July 28, 2021
MCHD observes World Hepatitis Day
MOBILE, Ala. — World Hepatitis Day (WHD) is recognized annually on July 28, the birthday of Dr. Baruch Blumberg (1925–2011). Dr. Blumberg discovered the Hepatitis B virus in 1967, and two years later he developed the first Hepatitis B vaccine. These achievements culminated in Dr. Blumberg winning the Nobel Prize in Physiology or Medicine in 1976.
Organizations around the world — including the Mobile County Health Department (MCHD), World Health Organization (WHO), and Centers for Disease Control & Prevention (CDC) — commemorate WHD to raise awareness about viral hepatitis, which impacts more than 354 million people worldwide. WHD creates an opportunity to educate people about the burden of these infections, public health’s efforts to combat viral hepatitis around the world, and actions people can take to prevent these infections.
“Commemorating World Hepatitis Day is vitally important for Mobile County, especially since the Hepatitis A outbreak began in 2019,” said Dr. Sandra Henley, who works in MCHD’s Vaccine Preventable Disease Program under the Communicable Disease Surveillance Division. “Presently, there are 194 outbreak Hepatitis A cases consisting of 59 percent male with an average age of 42 years old.”

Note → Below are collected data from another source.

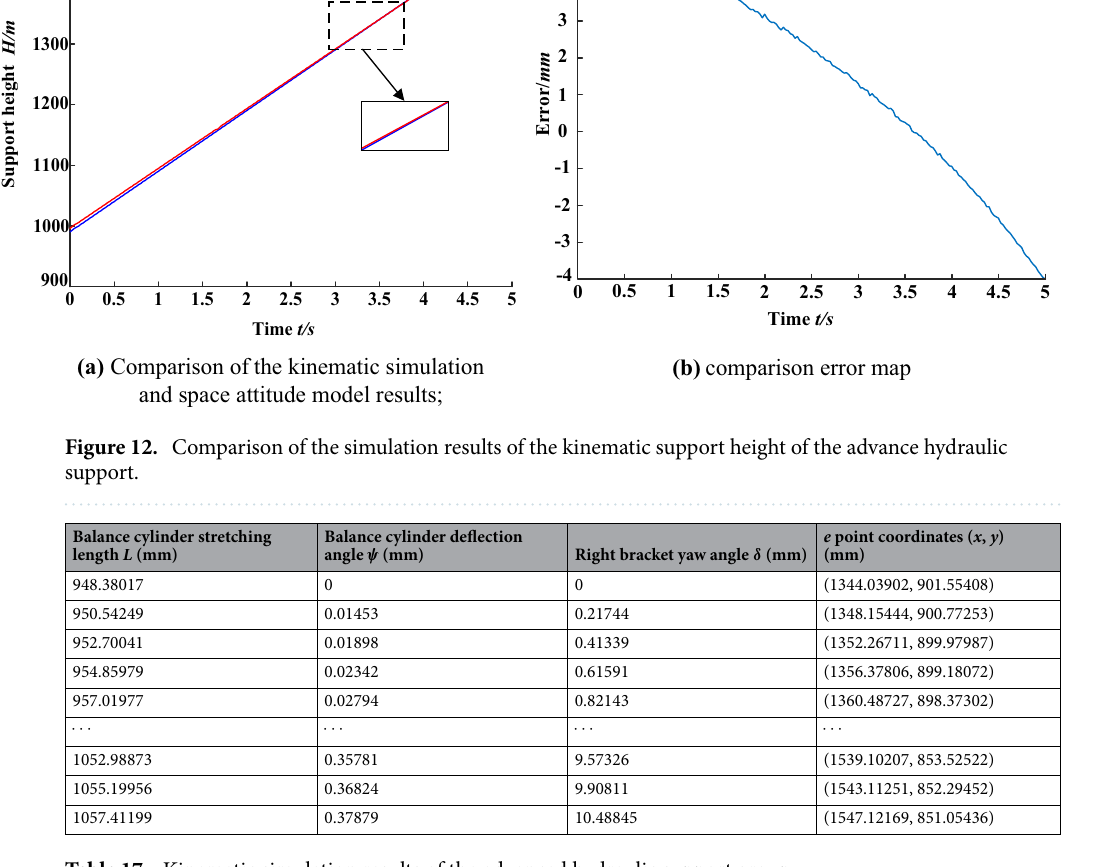
Table 17. Kinematic simulation results of the advanced hydraulic support group.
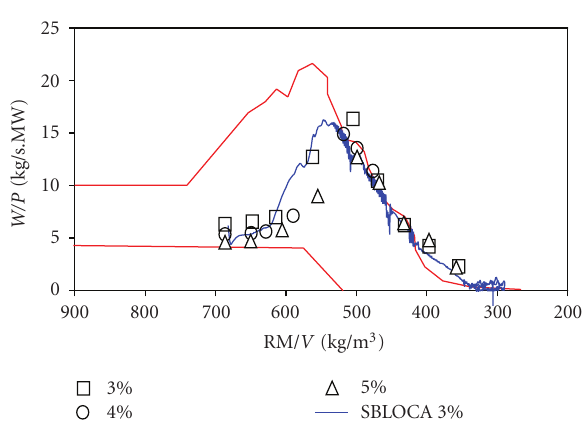
Figure 8: The natural circulation map for CNA-I PHWR NPP.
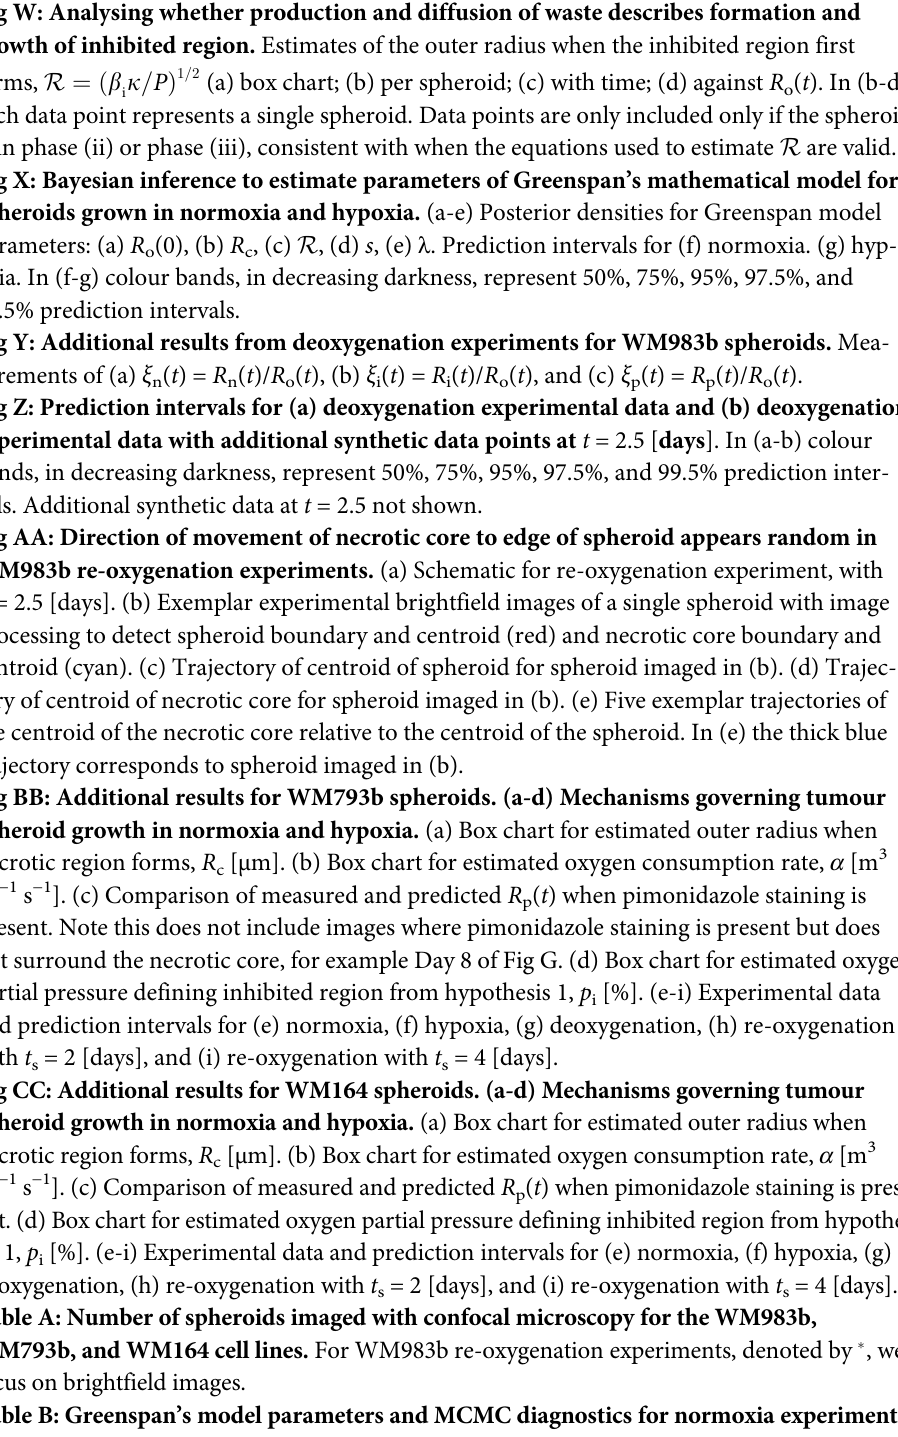
Fig W: Analysing whether production and diffusion of waste describes formation and growth of inhibited region. Estimates of the outer radius when the inhibited region first k = P Þ 1 = 2 (a) box chart; (b) per spheroid; (c) with time; (d) against R ( t ). In (b-d) forms, R ¼ ð b o i each data point represents a single spheroid. Data points are only included only if the spheroid is in phase (ii) or phase (iii), consistent with when the equations used to estimate R are valid. Fig X: Bayesian inference to estimate parameters of Greenspan’s mathematical model for spheroids grown in normoxia and hypoxia. (a-e) Posterior densities for Greenspan model parameters: (a) R (0), (b) R , (c) R , (d) s , (e) λ . Prediction intervals for (f) normoxia. (g) hyp- o c oxia. In (f-g) colour bands, in decreasing darkness, represent 50%, 75%, 95%, 97.5%, and 99.5% prediction intervals. Fig Y: Additional results from deoxygenation experiments for WM983b spheroids. Mea- surements of (a) ξ ( t ) = R ( t )/ R ( t ), (b) ξ ( t ) = R ( t )/ R ( t ), and (c) ξ ( t ) = R ( t )/ R ( t ). n n o i i o p p o Fig Z: Prediction intervals for (a) deoxygenation experimental data and (b) deoxygenation experimental data with additional synthetic data points at t = 2.5 [ days ]. In (a-b) colour bands, in decreasing darkness, represent 50%, 75%, 95%, 97.5%, and 99.5% prediction inter- vals. Additional synthetic data at t = 2.5 not shown. Fig AA: Direction of movement of necrotic core to edge of spheroid appears random in WM983b re-oxygenation experiments. (a) Schematic for re-oxygenation experiment, with t s = 2.5 [days]. (b) Exemplar experimental brightfield images of a single spheroid with image processing to detect spheroid boundary and centroid (red) and necrotic core boundary and centroid (cyan). (c) Trajectory of centroid of spheroid for spheroid imaged in (b). (d) Trajec- tory of centroid of necrotic core for spheroid imaged in (b). (e) Five exemplar trajectories of the centroid of the necrotic core relative to the centroid of the spheroid. In (e) the thick blue trajectory corresponds to spheroid imaged in (b). Fig BB: Additional results for WM793b spheroids. (a-d) Mechanisms governing tumour spheroid growth in normoxia and hypoxia. (a) Box chart for estimated outer radius when necrotic region forms, R [ μ m]. (b) Box chart for estimated oxygen consumption rate, α [m 3 c kg − 1 s − 1 ]. (c) Comparison of measured and predicted R ( t ) when pimonidazole staining is p present. Note this does not include images where pimonidazole staining is present but does not surround the necrotic core, for example Day 8 of Fig G. (d) Box chart for estimated oxygen partial pressure defining inhibited region from hypothesis 1, p [%]. (e-i) Experimental data i and prediction intervals for (e) normoxia, (f) hypoxia, (g) deoxygenation, (h) re-oxygenation with t = 2 [days], and (i) re-oxygenation with t = 4 [days]. s s Fig CC: Additional results for WM164 spheroids. (a-d) Mechanisms governing tumour spheroid growth in normoxia and hypoxia. (a) Box chart for estimated outer radius when necrotic region forms, R [ μ m]. (b) Box chart for estimated oxygen consumption rate, α [m 3 c kg − 1 s − 1 ]. (c) Comparison of measured and predicted R ( t ) when pimonidazole staining is pres- p ent. (d) Box chart for estimated oxygen partial pressure defining inhibited region from hypothe- sis 1, p [%]. (e-i) Experimental data and prediction intervals for (e) normoxia, (f) hypoxia, (g) i deoxygenation, (h) re-oxygenation with t = 2 [days], and (i) re-oxygenation with t = 4 [days]. s s Table A: Number of spheroids imaged with confocal microscopy for the WM983b, WM793b, and WM164 cell lines. For WM983b re-oxygenation experiments, denoted by � , we focus on brightfield images. Table B: Greenspan’s model parameters and MCMC diagnostics for normoxia experiments. Summary statistics of the MCMC chains include: mean; standard deviation, σ ; and, 25%, 50%, and 75% quartiles, Q , Q , and Q , respectively. To assess convergence of the 25% 50% 75%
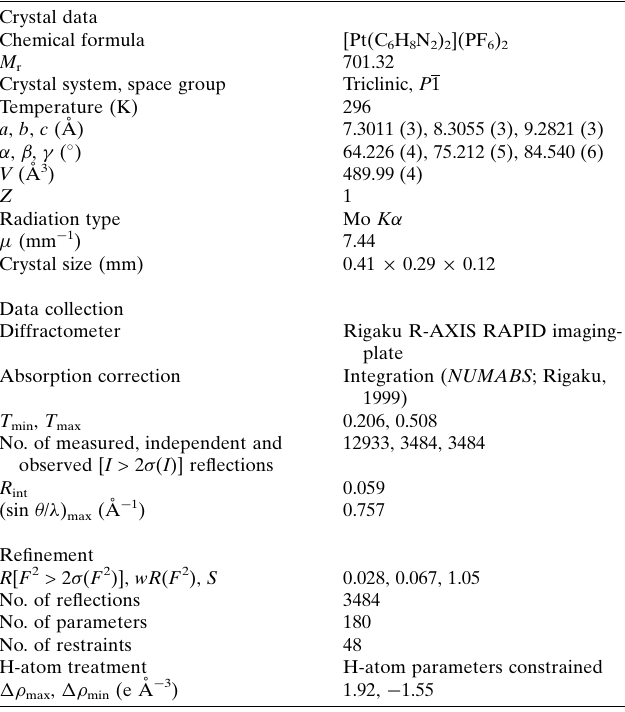
Table 2 Experimental details. Crystal data Chemical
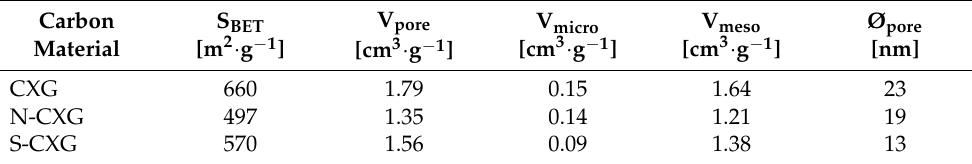
Table 1. Textural features of CXG, N-CXG and S-CXG determined from N 2 physisorption.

This year’s theme is “Hepatitis can’t wait,” conveying the urgency of efforts needed to eliminate hepatitis as a public health threat by 2030. With a person dying every 30 seconds from a hepatitis-related illness – even in the current COVID-19 crisis – we cannot wait to act on viral hepatitis.
Viral hepatitis — a group of infectious diseases known as Hepatitis A, Hepatitis B, Hepatitis C, Hepatitis D, and Hepatitis E — affects millions of people worldwide, causing both acute (short-term) and chronic (long-term) liver disease. Viral hepatitis causes more than one million deaths each year. While deaths from tuberculosis and HIV have been declining, deaths from hepatitis are increasing.